Something to Hold Onto
Vlogger-cum-author success stories aside, could YouTube and other forms of digital media eventually lead to the demise of traditional book publishing? That feeling is certainly in the air, but insiders on both ends of the supposed conflict reject the idea that such a threat exists. “I don’t think books are dying,” says Graceffa, noting that the way people read them will continue to evolve, given the ubiquity of devices like Kindles and iPads. “We’ll end up saving the environment!”
Curr, of Atria, adds a publisher’s perspective. “If we want books to stay in the conversation, we have to go where the people are,” she says. “And if the people they’re listening to have something to say which would be better articulated in words, then we need to do books with them.”
The surge of YouTube-to-page projects may also signal that Millennial and Gen-Z audiences aren’t as apathetic toward books as some believe.
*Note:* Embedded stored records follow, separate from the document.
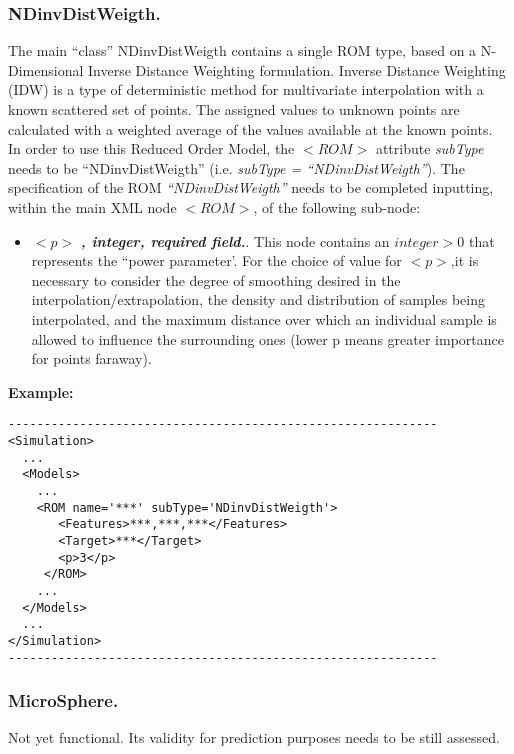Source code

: \subsubsection{NDinvDistWeigth.}
\label{subsubsec:NDinvDistWeigth}
The main ``class'' NDinvDistWeigth contains a single ROM type, based on a N-Dimensional Inverse Distance Weighting formulation. Inverse Distance Weighting (IDW) is a type of deterministic method for multivariate interpolation with a known scattered set of points. The assigned values to unknown points are calculated with a weighted average of the values available at the known points. 
\\In order to use this Reduced Order Model, the $<ROM>$ attribute \textit{subType} needs to be ``NDinvDistWeigth'' (i.e. \textit{subType = ``NDinvDistWeigth''}). The specification of the ROM \textit{``NDinvDistWeigth''} needs to be completed inputting, within the main XML node $<ROM>$, of the following sub-node:
\begin{itemize}
\item $<p>$ \textbf{\textit{, integer, required field.}}. This node contains an $integer > 0$ that represents the ``power parameter'. For the choice of value for $<p>$,it is necessary to consider the degree of smoothing desired in the interpolation/extrapolation, the density and distribution of samples being interpolated, and the maximum distance over which an individual sample is allowed to influence the surrounding ones (lower p means greater importance for points faraway).
\end{itemize}

\textbf{Example:}
\begin{lstlisting}[style=XML]
------------------------------------------------------------
<Simulation>
  ...
  <Models>
    ...
    <ROM name='***' subType='NDinvDistWeigth'>
       <Features>***,***,***</Features> 
       <Target>***</Target>
       <p>3</p>
     </ROM>
    ...
  </Models>
  ...
</Simulation>
------------------------------------------------------------
\end{lstlisting}
\subsubsection{MicroSphere.}
\label{subsubsec:microSphere}
Not yet functional. Its validity for prediction purposes  needs to be still assessed.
The New York Times recently cited surveys suggesting that “younger readers who are digital natives still prefer reading on paper.” And, according to Atria’s Olsewski, a majority of Keywords’ sales have been in print, as opposed to in electronic format.
Rosanna Pansino, author of The Nerdy Nummies Cookbook, a new cookbook based on her geek-themed baking YouTube series “Nerdy Nummies,” says one of the biggest appeals of writing a book was creating something physical. “There’s so much nostalgia in holding a cookbook while you’re baking,” she says. “Both take a lot of work—making videos or making a cookbook. They’re both creative. The only real difference is that it’s just another medium.”